To help reduce Russia’s extensive energy influence in Europe, Greece and Bulgaria are moving ahead with a gas pipeline project that would make it more difficult for Moscow to bully its customers in the West. The FT reports:
The 180km reverse-flow pipeline will be able to pump gas in either direction between Komotini, in Greece’s northeastern province of Thrace, and Stara Zagora in central Bulgaria. The [Interconnector Greece-Bulgaria (ICGB)] has €45m of EU funding and a €110m guarantee facility from Bulgaria, which could ensure favourable financing terms for a commercial loan. […]
In addition to boosting energy security for Bulgaria and Greece, ICGB would link central Europe to the so-called Southern Gas Corridor, a $45bn project to supply natural gas to Europe from Azerbaijan’s Shah Deniz 2 field in the Caspian Sea. […]The connector is part of a wider set of efforts to increase competition in the region’s markets.
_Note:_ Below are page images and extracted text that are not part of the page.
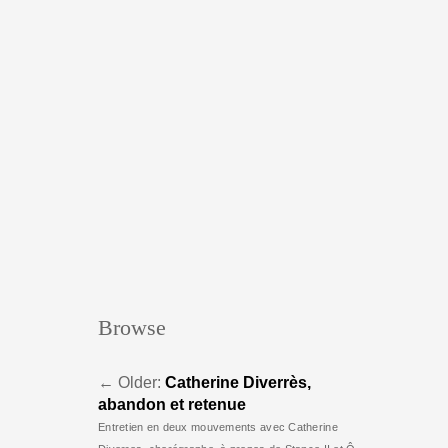
Browse
←
Older:
Catherine Diverrès,
abandon et retenue
Entretien en deux mouvements avec Catherine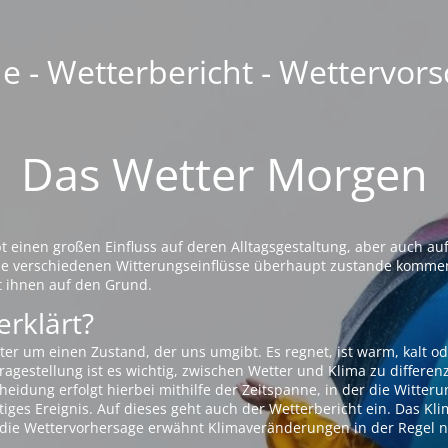
 - Wetterbericht - Wettervors
Das Wetter Morgen
einen großen Einfluss auf deren Alltagsgestaltung, aber auch auf
die verschiedenen Witterungseinflüsse überhaupt zustande komme
t ihnen auf den Grund.
erklärt?
ter um einen Zustand, der uns umgibt. Es regnet, ist warm, kalt od
agestellung ist es wichtig, zwischen Wetter und Klima zu differen
eidung erfolgt hierbei mithilfe der Zeitspanne, in der die Witteru
tiges Ereignis. Auf dieses geht auch der Wetterbericht ein. Das Kl
die Wettervorhersage erwähnt Klimaveränderungen in der Regel n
After prods from the European Commission, state-controlled Hungarian, Romanian and Bulgarian gas distributors have signed agreements opening their networks to alternative domestic and foreign suppliers.
Europe’s gas market doesn’t have a great history as being all that competitive, a fact that Gazprom has exploited to great effect. The Russian gas company has worked well as a geopolitical lever for Russia in Europe, and much of its success can be put down to its divide-and-conquer strategy, in which it has negotiated long-term take-or-pay contracts with its customers and used gas prices as a way to push or pull countries on the continent.
For Europe, then, diversifying away from Russian supplies and pursuing a more competitive gas marketplace are top priorities for the region’s energy security. To that end, the construction of new pipelines connecting various countries within Europe can be as important for diversifying away from Gazprom as the construction of LNG import terminals, because these so-called “reverse flow” networks allow customers to more freely trade hydrocarbons after purchase.The Russians for their part appear to be trying to rekindle interest in Greece for the project, if this vaguely worded Kathimerini dispatch is anything to go by. We might expect this to become a political football in the future, as Greece negotiates bailouts and migrant issues with Brussels.